Nusantarakini.com, Jepara. Satu hal ironis, di satu sisi memilih pemimpin adalah hal yang baik dan penting serta diwajibkan oleh agama, tetapi masyarakat yang agamis ini, Pilkada langsung hadir sebagai musibah periodik. Pada masa pilkada sering terjadi ketegangan yang luar biasa tinggi. Ketegangan itu mengancam kerukunan dan kebersamaan. Usaha kami untuk mengusahakan kemaslahatan bersama itu menjadi berantakan gara-gara program politik demokrasi, pilkada langsung.

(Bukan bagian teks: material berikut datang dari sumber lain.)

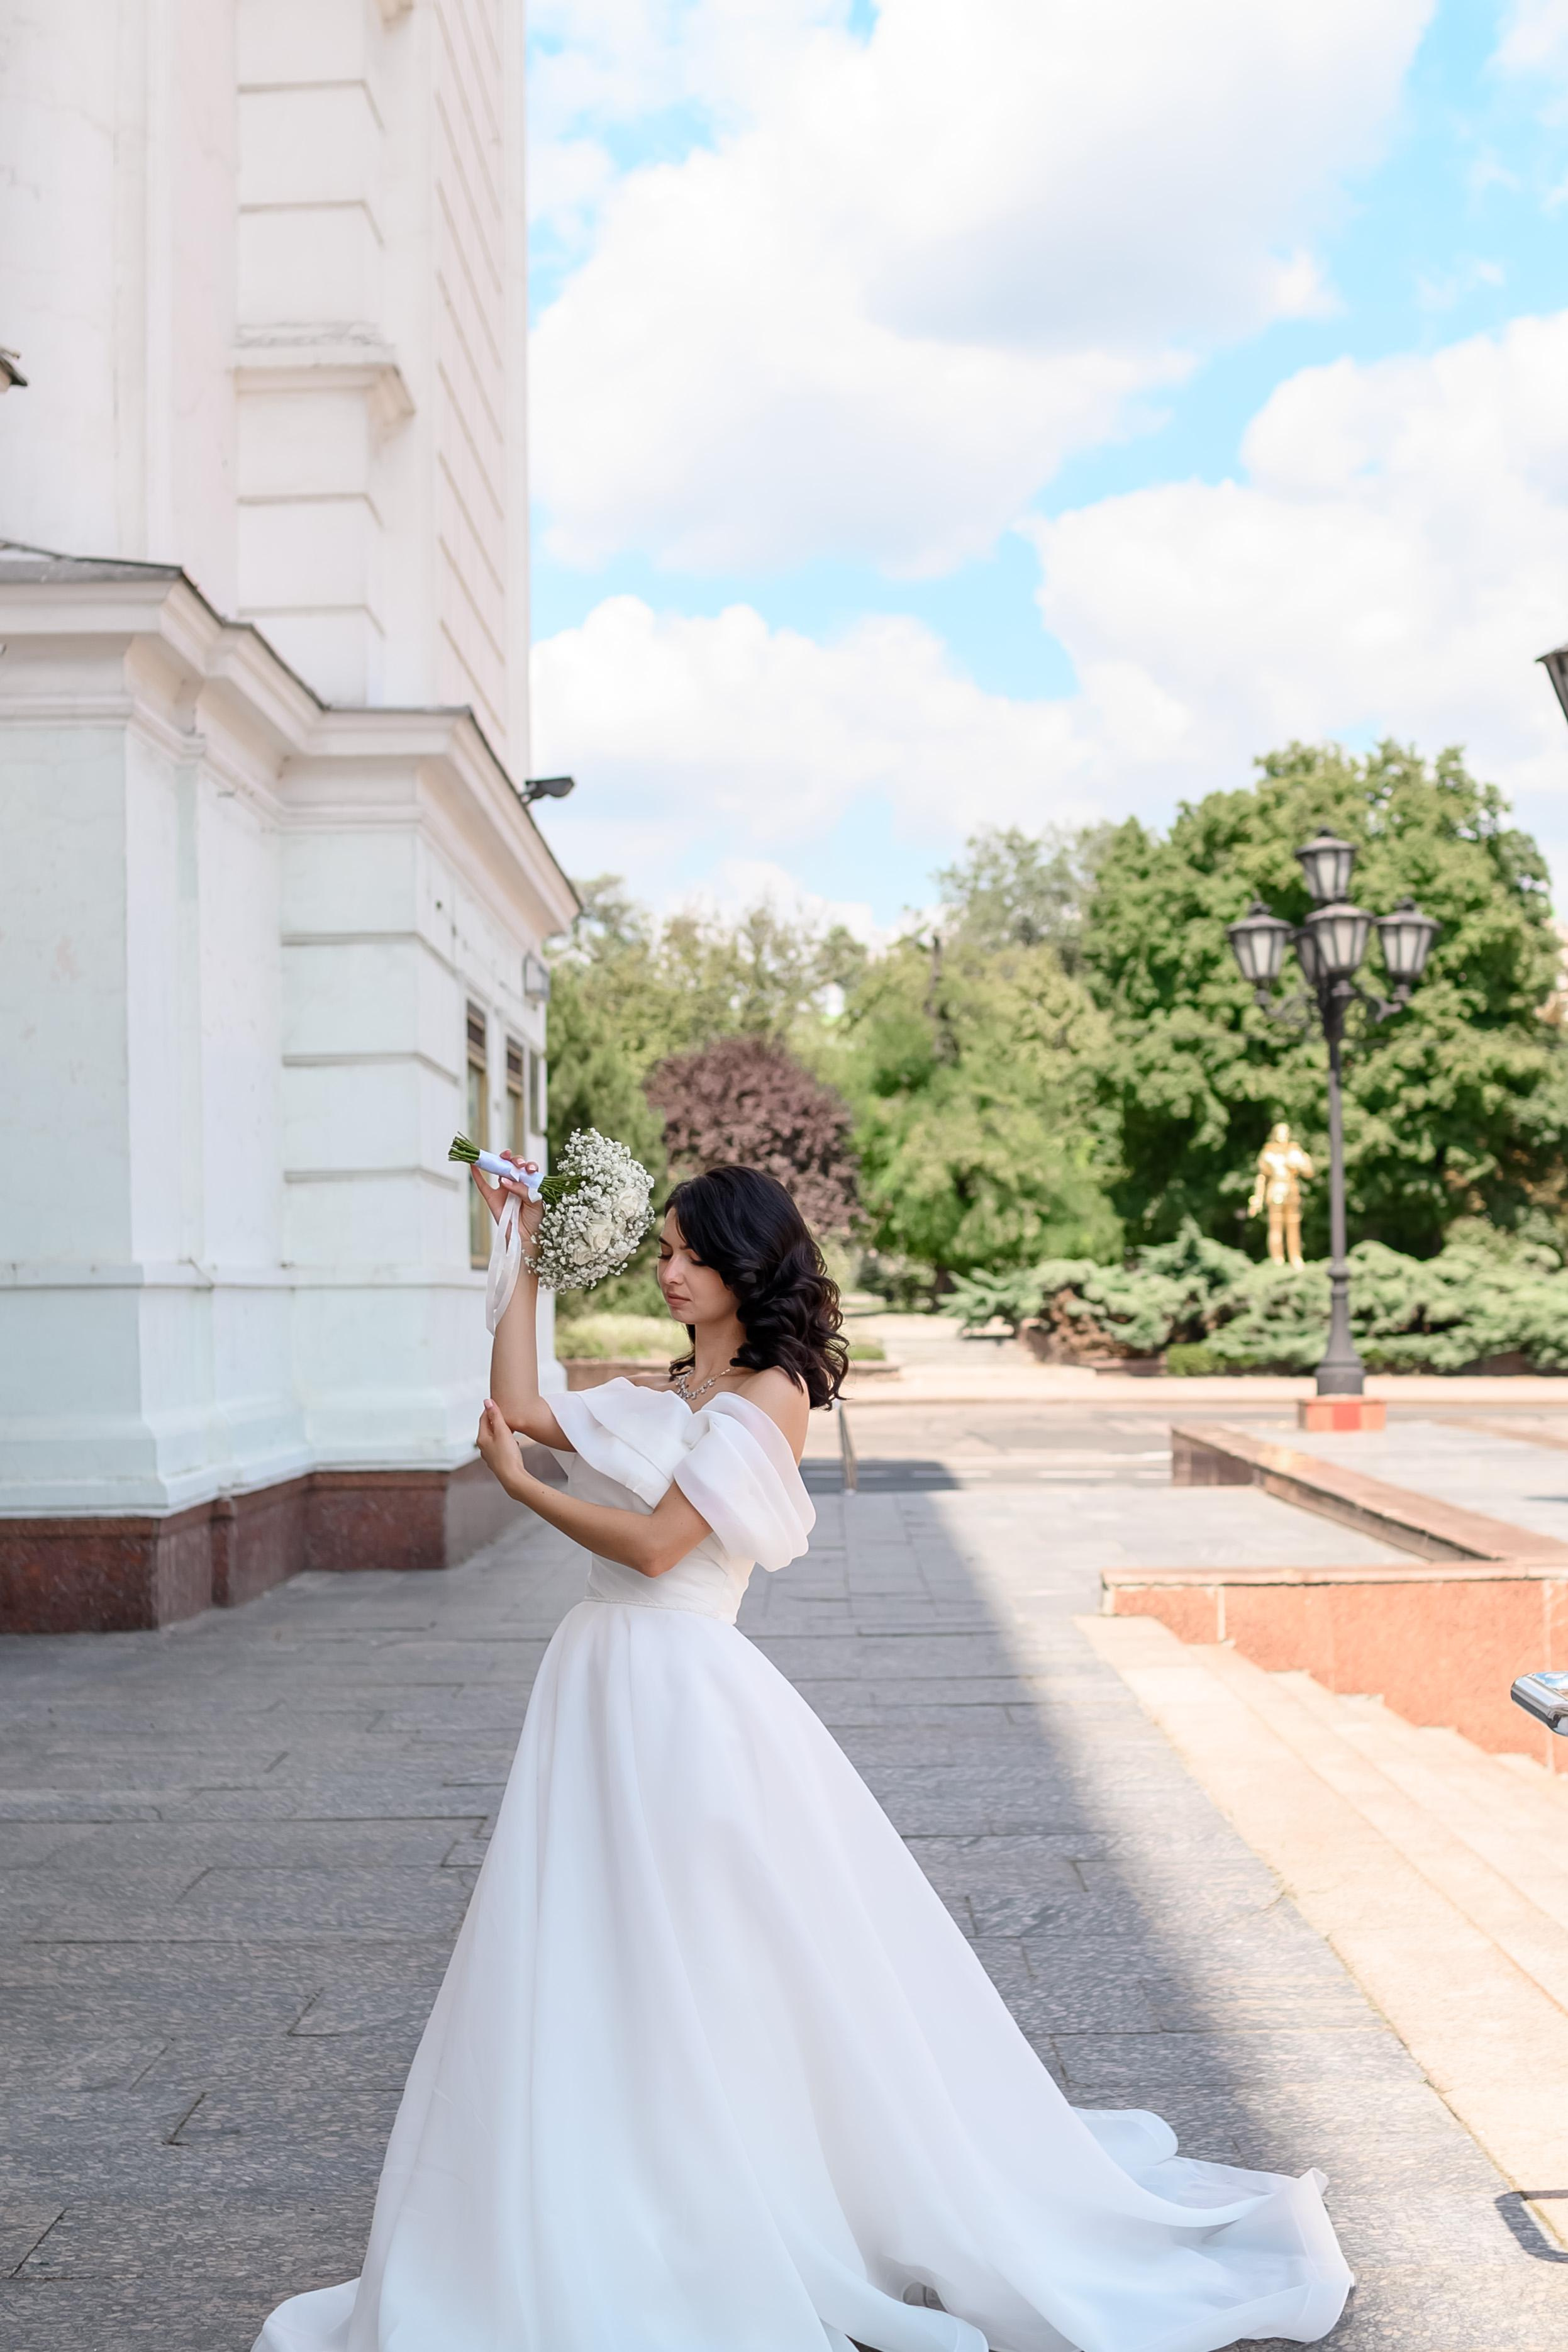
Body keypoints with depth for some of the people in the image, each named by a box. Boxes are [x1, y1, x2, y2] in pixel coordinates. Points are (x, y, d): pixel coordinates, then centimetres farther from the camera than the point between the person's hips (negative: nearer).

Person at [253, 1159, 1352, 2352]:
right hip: (601, 1684, 8)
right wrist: (527, 1253, 8)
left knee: (714, 1974, 0)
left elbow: (654, 1543, -16)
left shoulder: (771, 1395, -11)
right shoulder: (658, 1389, 14)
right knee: (589, 1970, 13)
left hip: (688, 1695, -8)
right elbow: (517, 1406, 5)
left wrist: (523, 1486, -6)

Hal itu disampaikan Bapak Profesor Purwo Santoso dalam Sarasehan Budaya: Jepara dulu, kini dan yang akan datang, tanggal 10 September 2016 di Pendopo Kabupaten Jepara. Sarasehan ini menghadirkan juga Bapak Dr. Arief Akhyat dan Dr. Ahmad Uzair.
“Problemnya adalah ketika kita ngomong demokrasi lalu kita yang hadir adalah ego individu, ego yang sifatnya segmental, sehingga kolektifitas kebersamaan rakyat itu terabaikan, karena ego masing-masing orang itu beradu untuk berebut menang. Sehingga kerakyatan itu hilang oleh nafsu kemenangan.” Begitu lanjut pak Purwo.

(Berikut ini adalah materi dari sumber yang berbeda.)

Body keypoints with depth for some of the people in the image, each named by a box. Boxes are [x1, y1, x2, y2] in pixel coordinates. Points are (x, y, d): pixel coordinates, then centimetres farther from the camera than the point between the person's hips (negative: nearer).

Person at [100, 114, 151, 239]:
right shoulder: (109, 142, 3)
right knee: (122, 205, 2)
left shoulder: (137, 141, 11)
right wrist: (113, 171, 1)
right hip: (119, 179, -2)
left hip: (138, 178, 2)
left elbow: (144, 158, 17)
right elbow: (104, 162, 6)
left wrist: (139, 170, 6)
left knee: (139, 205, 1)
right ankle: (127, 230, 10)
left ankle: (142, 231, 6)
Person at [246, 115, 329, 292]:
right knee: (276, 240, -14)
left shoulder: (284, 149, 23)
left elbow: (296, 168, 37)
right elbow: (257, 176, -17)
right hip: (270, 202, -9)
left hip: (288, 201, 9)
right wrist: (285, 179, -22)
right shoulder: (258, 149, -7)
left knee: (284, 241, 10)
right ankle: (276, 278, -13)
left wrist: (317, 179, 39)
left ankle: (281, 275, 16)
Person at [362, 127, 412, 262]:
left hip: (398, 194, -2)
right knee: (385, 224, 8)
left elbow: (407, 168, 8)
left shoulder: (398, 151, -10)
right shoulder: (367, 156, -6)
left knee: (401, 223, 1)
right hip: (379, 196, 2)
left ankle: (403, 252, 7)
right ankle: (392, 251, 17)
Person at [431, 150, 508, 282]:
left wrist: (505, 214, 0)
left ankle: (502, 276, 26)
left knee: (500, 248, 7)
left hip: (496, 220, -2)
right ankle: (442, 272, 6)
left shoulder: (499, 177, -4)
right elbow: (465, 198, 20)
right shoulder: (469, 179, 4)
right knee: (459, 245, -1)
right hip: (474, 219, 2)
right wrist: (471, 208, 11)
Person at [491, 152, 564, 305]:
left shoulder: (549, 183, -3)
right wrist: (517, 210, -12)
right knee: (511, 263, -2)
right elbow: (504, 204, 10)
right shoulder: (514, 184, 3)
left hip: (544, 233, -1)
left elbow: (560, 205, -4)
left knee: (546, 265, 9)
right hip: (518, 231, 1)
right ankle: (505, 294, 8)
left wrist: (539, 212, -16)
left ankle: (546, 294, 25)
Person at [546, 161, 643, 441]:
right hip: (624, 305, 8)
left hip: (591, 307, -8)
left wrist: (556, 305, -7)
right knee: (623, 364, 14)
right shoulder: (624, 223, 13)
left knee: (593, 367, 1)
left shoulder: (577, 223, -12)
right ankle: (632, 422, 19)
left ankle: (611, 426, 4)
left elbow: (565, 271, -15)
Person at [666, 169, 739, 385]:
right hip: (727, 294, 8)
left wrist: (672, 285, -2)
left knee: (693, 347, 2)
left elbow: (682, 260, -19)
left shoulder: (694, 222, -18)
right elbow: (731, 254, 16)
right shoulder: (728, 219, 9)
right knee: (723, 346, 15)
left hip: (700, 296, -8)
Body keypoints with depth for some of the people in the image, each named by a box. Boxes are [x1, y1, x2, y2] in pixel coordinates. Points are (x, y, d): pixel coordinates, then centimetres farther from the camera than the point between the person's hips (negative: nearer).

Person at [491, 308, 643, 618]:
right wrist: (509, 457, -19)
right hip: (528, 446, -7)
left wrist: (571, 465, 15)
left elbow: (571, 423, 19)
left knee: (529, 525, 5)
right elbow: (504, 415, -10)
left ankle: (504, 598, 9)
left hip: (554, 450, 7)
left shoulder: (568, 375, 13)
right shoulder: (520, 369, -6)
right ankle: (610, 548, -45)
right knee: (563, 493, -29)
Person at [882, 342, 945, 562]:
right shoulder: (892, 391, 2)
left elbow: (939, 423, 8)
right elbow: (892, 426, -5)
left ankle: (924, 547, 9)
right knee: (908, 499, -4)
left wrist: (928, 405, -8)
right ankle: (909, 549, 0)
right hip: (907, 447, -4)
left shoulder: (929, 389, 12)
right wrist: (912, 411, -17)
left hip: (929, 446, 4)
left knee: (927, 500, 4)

Demokrasi adalah kontrol publik, sehingga publiklah yang melakukan kontrol. Tetapi publik itu itu hilang, tetapi yang ada adalah aku kecil. Bukan aku bersama. Dorongan untuk mengusahakan kemaslahatan bersama hilang karena karena kartu suaranya dijual kepada kontestan. Sehingga transaksi itu sah kalau kita memperlakukan diri kita sebagai tubuh individu, tapi kehilangan naluri publiknya. Transaksi itu adalah pelacuran naluri publik.
Secara keagamaan kita dianjurkan untuk memilih pemimpin tapi yang senyatanya terbukti terpilih di mana-mana itu adalah yang punya kekuatan untuk membeli suara. Sehingga pemilihan pemimpin itu terjebak di dalam proses legitimasi para pemenang.
Pak Purwo Santoso mengusulkan, lapis masyarakat terdidik punya peranan strategis untuk mengawal pilkada, memastikan pertarungan politik itu dalam koridor kepantasan. Selain itu untuk menjaga kebersamaan dan akal sehat demi kemaslahatan bersama. Sehingga keharusan melakukan kontestasi tidak menghasilkan mudhorot atau keburukan.
Untuk melakukan itu, masyarakat terdidik perlu membangun jejaring. Jejaring orang yang punya nurani, punya keinginan agar hidupnya lebih bermanfaat, jejaring dari orang dari berbagai agama, universitas dan almamater. Dan untuk mengawal itu semua, saya kira harus ada tim yang bekerja cukup keras, membentuk sekretariat, untuk melakukan hal teknis untuk orang banyak.